Deux ans que tout le monde parle de lui, maintenant, c’est à son tour de parler. Le 8 février, il commence à consommer, à Paris, puis décide de continuer ailleurs. «J’en ai marre d’être chez moi. C’est crade. Il y a du sang partout. Allons dans ma maison de campagne.» Il interrompt son récit : «Je continue ?» Il continue.
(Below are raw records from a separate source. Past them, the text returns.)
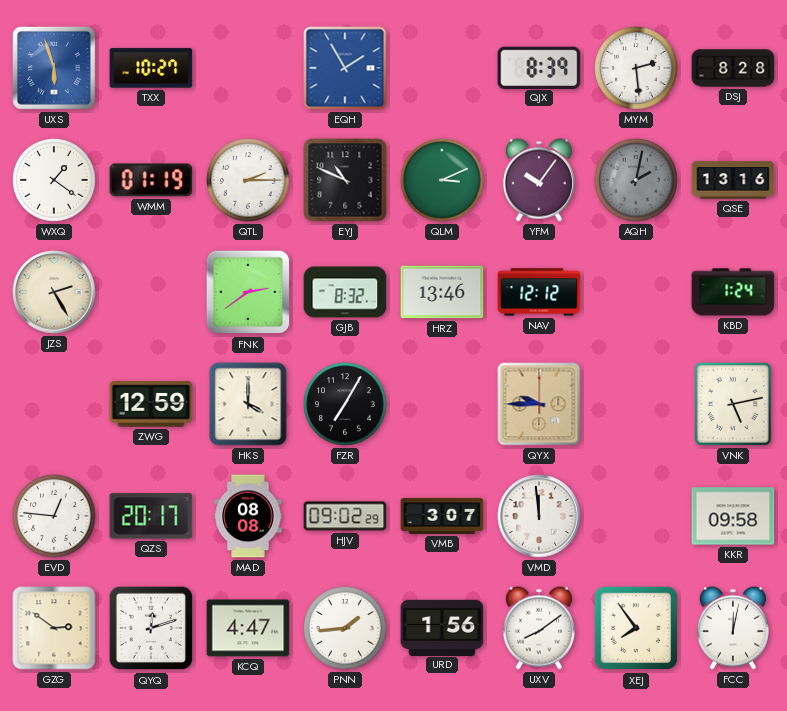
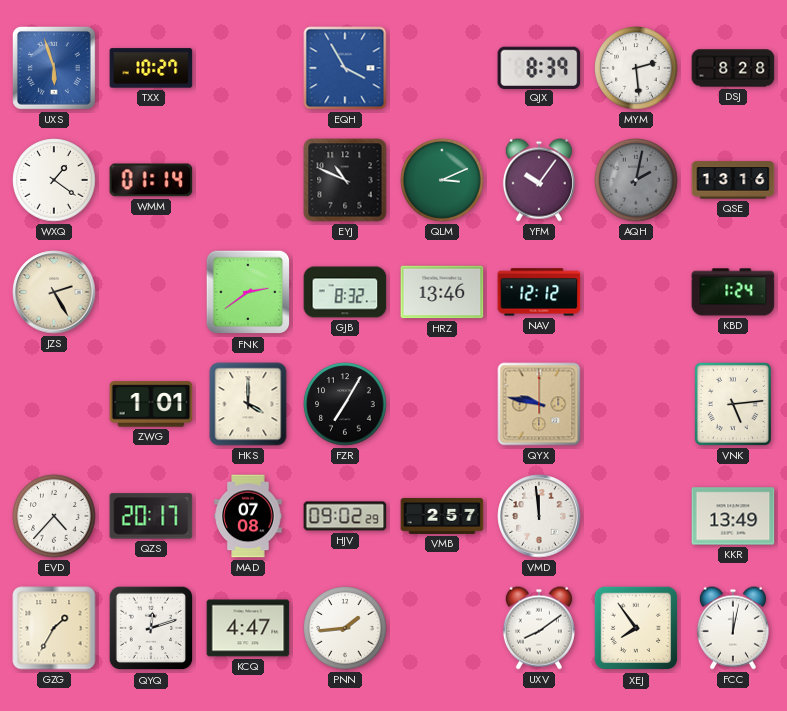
EQH: 1:55 -> 3:55
WMM: 01:19 -> 01:14
QTL: 2:15 -> none
ZWG: 12:59 -> 1:01
QYX: 9:45 -> 9:47
VNK: 5:13 -> 5:14
EVD: 12:46 -> 4:37
MAD: 08:08 -> 07:08
VMB: 3:07 -> 2:57
KKR: 09:58 -> 13:49
GZG: 2:51 -> 1:35
URD: 1:56 -> none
Dans sa résidence secondaire de Cély-en-Bière, en Seine-et-Marne, ils poursuivent ce qu’aujourd’hui, il n’ose plus appeler la fête. «C’est l’enfer, on est comme des zombies, on est nus, ensanglantés.» Le 10 février 2023, vers 18h30, après avoir passé trois jours à se droguer, il prend la voiture pour aller tirer de l’argent et faire quelques courses. «La 3MMC a tendance à rendre apathique, dit-il. En prenant trois ou quatre lignes de cocaïne, je me dis que ça va me réveiller.» Puis, il se souvient avoir quitté sa maison. «Après, c’est le noir, dit-il. Je me réveille au Kremlin-Bicêtre. Je ne me souviens de rien, ni de l’accident, ni du sauvetage. Je comprends rien du tout, je mets deux jours à comprendre que c’est vrai. Je comprends que je suis en enfer.»

«La dépendance, malheureusement, c’est pas un choix»

Le président peine à comprendre : pourquoi a-t-il pris le volant ? «L’urgence et la notion de prudence s’effacent complètement, dit-il. Je suis le premier à trouver ce mec-là inconscient.» Le Carrefour n’était pas loin.

Je suis quelqu’un de prudent en voiture à cause de la mort de mon père…

Monsieur Palmade, le coupe le président. Treize excès de vitesse en dix ans.

L’avocat des parties civiles l’interroge sur sa sortie en boîte de nuit, le 25 juin 2023, quatre mois après le drame. «Je comprends que ce soit indécent, scandaleux, c’est la maladie.» Ce qui n’abolit pas son discernement, reprend l’avocat. «Non, c’est pas un choix monsieur, la dépendance, c’est pas un choix, malheureusement, c’est pas un choix.»

Il a découvert la drogue à la fin des années 1980, alors qu’il avait du mal à assumer son homosexualité. «J’ai trouvé que c’était un médicament, avant de devenir un poison, qui me guérissait du malaise d’être homosexuel.» Ont suivi des décennies d’addiction, l’échec des cures, la bascule de la découverte de la 3MMC, le chemsex… Jusqu’au soir de l’accident. «J’aurai toujours ce bébé sur la conscience.»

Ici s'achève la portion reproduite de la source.